The
best diner in the known universe is a place called the Modern Diner, a
wood-paneled, neon-signed, time-battered Sterling Streamliner that’s been
stationed since 1941 on a slow stretch of Main Street in Pawtucket, Rhode
Island. At the Modern, every person is a “hon” or a
“sweetie” and every portion is extra-large. The air is thick with grease and
the floor sometimes sticky with spilled syrup; the coffee is a little burnt but
still, somehow, magically, bone-warming; the bar has only the basics and
exactly nothing more. Like the best diners, it is wholly competent but totally,
willfully unexceptional. In college, friends and I — hungry, hung-over, tired —
piled into a Zipcar and drove there and back, twenty
minutes each way through the industrial, early-morning grayness of New England,
for fried eggs and coffee and company before morning classes; to this day, I
miss it fiercely.
Hopscotch
has brown-and-tan checkered tile floors and red pleather stools and a
steak-and-eggs breakfast entrée, but it is not a diner, not really. The counter
is marble instead of linoleum and the wings come with chili-miso sauce and the
blog buzz is deafening and the food and drinks are really, really good; there
is a certain ambition, a willful exceptional-ness on display here, one that
runs completely counter to the diner ethos. All of which is perfectly fine
because Hopscotch is patently not trying to be a diner, not even one of those cheesy
upscale ones — it’s a nice bar-restaurant with cloth napkins and all that
aforementioned buzz. The food is gently Japanese-inflected; the very-popular-in-its
own right drinks program focuses heavily on beer and whiskey and elegant retoolings of classic cocktails. The coffee is probably never
burnt and the bar has all the basics, and then some: obscure Asian scotches;
Asahi on tap; shiny equipment; dapper bartenders; a menu that occasionally
spells “rum” the fancy way, “rhum.” It is a sleek
place, a studied place, a place where cocktails run $9 to $12 apiece. It is
approximately seventeen bajillion times hipper than the
Modern, or, really, any place that can confidently call itself an authentic
diner.
But
on a freezing Sunday night, with Aretha squalling and swooning on the soundsystem and the faintest hints of condensation lacing
the windows, maybe authenticity is overrated, or at least fluid.
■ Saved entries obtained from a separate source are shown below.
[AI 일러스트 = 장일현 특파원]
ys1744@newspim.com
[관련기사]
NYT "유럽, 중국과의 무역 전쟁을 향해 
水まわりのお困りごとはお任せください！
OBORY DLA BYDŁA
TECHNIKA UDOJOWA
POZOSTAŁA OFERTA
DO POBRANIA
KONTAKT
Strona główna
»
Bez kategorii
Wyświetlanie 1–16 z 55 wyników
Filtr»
The family in
the corner has just been reunited after a very long time, the little ones
happily playing with their food while the grownups grouse good-naturedly about
jet lag. Jenny, one of the owners, greets everyone, squeezing through the
narrow space with the grace of someone who’s been doing this for awhile. The Maple Old Fashioned is just rye, a splash each
of maple syrup and bitters, and nothing else, served amber and autumnal over
ice. It is more smoky and less sweet than a lot of Old Fashioneds,
a little tannic even, in a good way — cool, but yet, somehow, bone-warming.